Instantly, everyone who was not watching the race live (i.e. the entire nation), turned to YouTube for footage of the devastating wreck. But YouTube notified users that it had pulled videos from the race at the request of NASCAR for fear of committing copyright infringement. These “cease and desist” cat-and-mouse games over copyright violations happen all the time on third-party content websites like YouTube.
This is because websites like YouTube enjoy the safe harbor provisions of Section 512 of the Digital Millenium Copyright Act, which shields content providers from liability stemming from users’ infringing activities.
Specifically, Section 512(a) provides that
A service provider shall not be liable for monetary relief, or, except as provided in subsection (j), for injunctive or other equitable relief, for infringement of copyright by reason of the provider’s transmitting, routing, or providing connections for, material through a system or network controlled or operated by or for the service provider, or by reason of the intermediate and transient storage of that material in the course of such transmitting, routing, or providing connections, if
(1) the transmission of the material was initiated by or at the direction of a person other
than the service provider;
(2) the transmission, routing, provision of connections, or storage is carried out through an automatic technical process without selection of the material by the service provider;
(3) the service provider does not select the recipients of the material except as an
automatic response to the request of another person;
(4) no copy of the material made by the service provider in the course of such intermediate or transient storage is maintained on the system or network in a manner ordinarily accessible to anyone other than anticipated recipients, and no such copy is maintained on the system or network in a manner ordinarily accessible to such anticipated recipients for a longer period than is reasonably necessary for the transmission, routing, or provision of connections; and
(5) the material is transmitted through the system or network without modification of its content
Normally, when an entity as large and as wealthy as NASCAR says a user is violating its copyrights, the infringing content is removed and that is the end of the story.

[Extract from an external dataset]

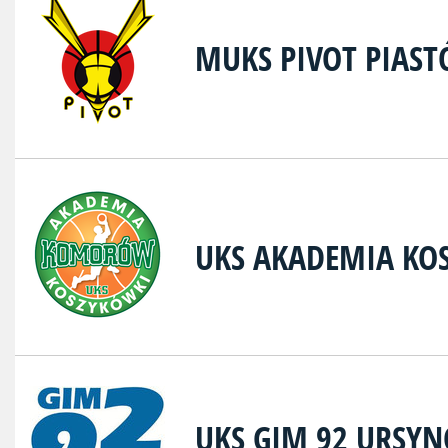
MUKS PIVOT PIAS
UKS AKADEMIA K
UKS GIM 92 URSY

What makes this Daytona crash so unique is that the alleged copyright violator fought back in a rarely-used provision of Section 512 (and YouTube appears to be supportive). Section 512(g)(3) explains that once a video is pulled for alleged copyright infringement, the uploader must file a counter-notification to have YouTube reinstate the video. This process can only be used on content believed to have been misidentified or removed by mistake. It usually takes 10 days and requires sending personal information to the person making the copyright claim.
To be effective, a counter-notification must be a written communication provided to the service provider’s designated agent that includes substantially the following:
(A) A physical or electronic signature of the subscriber.
(B) Identification of the material that has been removed or to which access has
been disabled and the location at which the material appeared before it was removed or access to it was disabled.
(C) A statement under penalty of perjury that the subscriber has a good faith belief
that the material was removed or disabled as a result of mistake or misidentification of the material to be removed or disabled.
(D) The subscriber’s name, address, and telephone number, and a statement that
the subscriber consents to the jurisdiction of Federal District Court for the judicial district in which the address is located, or if the subscriber’s address is outside of the United States, for any judicial district in which the service provider may be found, and that the subscriber will accept service of process from the person who provided notification under subsection (c)(1)(C) or an agent of such person
Although it appears NASCAR will not be easy to defeat, this incident brings to light the extremely broad rights that leagues and teams assert through adhesion contracts on the back of event tickets. Does NASCAR or any other league really own every sight, sound, and image that comes from its events? For now it seems that they do until more and more individuals fight back with the help of Section 512.